┌─ Data listing

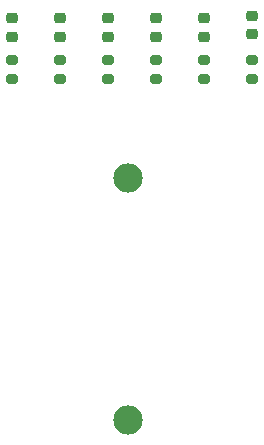
<source format=gts>
G04 #@! TF.GenerationSoftware,KiCad,Pcbnew,7.0.2*
G04 #@! TF.CreationDate,2024-10-17T18:39:25+08:00*
G04 #@! TF.ProjectId,blinker,626c696e-6b65-4722-9e6b-696361645f70,rev?*
G04 #@! TF.SameCoordinates,Original*
G04 #@! TF.FileFunction,Soldermask,Top*
G04 #@! TF.FilePolarity,Negative*
%FSLAX46Y46*%
G04 Gerber Fmt 4.6, Leading zero omitted, Abs format (unit mm)*
G04 Created by KiCad (PCBNEW 7.0.2) date 2024-10-17 18:39:25*
%MOMM*%
%LPD*%
G01*
G04 APERTURE LIST*
G04 Aperture macros list*
%AMRoundRect*
0 Rectangle with rounded corners*
0 $1 Rounding radius*
0 $2 $3 $4 $5 $6 $7 $8 $9 X,Y pos of 4 corners*
0 Add a 4 corners polygon primitive as box body*
4,1,4,$2,$3,$4,$5,$6,$7,$8,$9,$2,$3,0*
0 Add four circle primitives for the rounded corners*
1,1,$1+$1,$2,$3*
1,1,$1+$1,$4,$5*
1,1,$1+$1,$6,$7*
1,1,$1+$1,$8,$9*
0 Add four rect primitives between the rounded corners*
20,1,$1+$1,$2,$3,$4,$5,0*
20,1,$1+$1,$4,$5,$6,$7,0*
20,1,$1+$1,$6,$7,$8,$9,0*
20,1,$1+$1,$8,$9,$2,$3,0*%
G04 Aperture macros list end*
%ADD10RoundRect,0.218750X-0.256250X0.218750X-0.256250X-0.218750X0.256250X-0.218750X0.256250X0.218750X0*%
%ADD11C,2.484000*%
%ADD12RoundRect,0.200000X0.275000X-0.200000X0.275000X0.200000X-0.275000X0.200000X-0.275000X-0.200000X0*%
G04 APERTURE END LIST*
D10*
X64516000Y-20320000D03*
X64516000Y-21895000D03*
X60452000Y-20548500D03*
X60452000Y-22123500D03*
X56388000Y-20548500D03*
X56388000Y-22123500D03*
X52324000Y-20548500D03*
X52324000Y-22123500D03*
X48260000Y-20548500D03*
X48260000Y-22123500D03*
D11*
X54000000Y-34052800D03*
X54000000Y-54542800D03*
D12*
X64516000Y-24067000D03*
X64516000Y-25717000D03*
X60452000Y-25717000D03*
X60452000Y-24067000D03*
X56388000Y-24067000D03*
X56388000Y-25717000D03*
X52324000Y-25717000D03*
X52324000Y-24067000D03*
X48260000Y-25717000D03*
X48260000Y-24067000D03*
X44196000Y-24067000D03*
X44196000Y-25717000D03*
D10*
X44196000Y-20548500D03*
X44196000Y-22123500D03*
M02*

</source>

└─

_What is expected_
Look through the records and gather each line with the word "corners".

_Reply_
0 Rectangle with rounded corners*
0 $2 $3 $4 $5 $6 $7 $8 $9 X,Y pos of 4 corners*
0 Add a 4 corners polygon primitive as box body*
0 Add four circle primitives for the rounded corners*
0 Add four rect primitives between the rounded corners*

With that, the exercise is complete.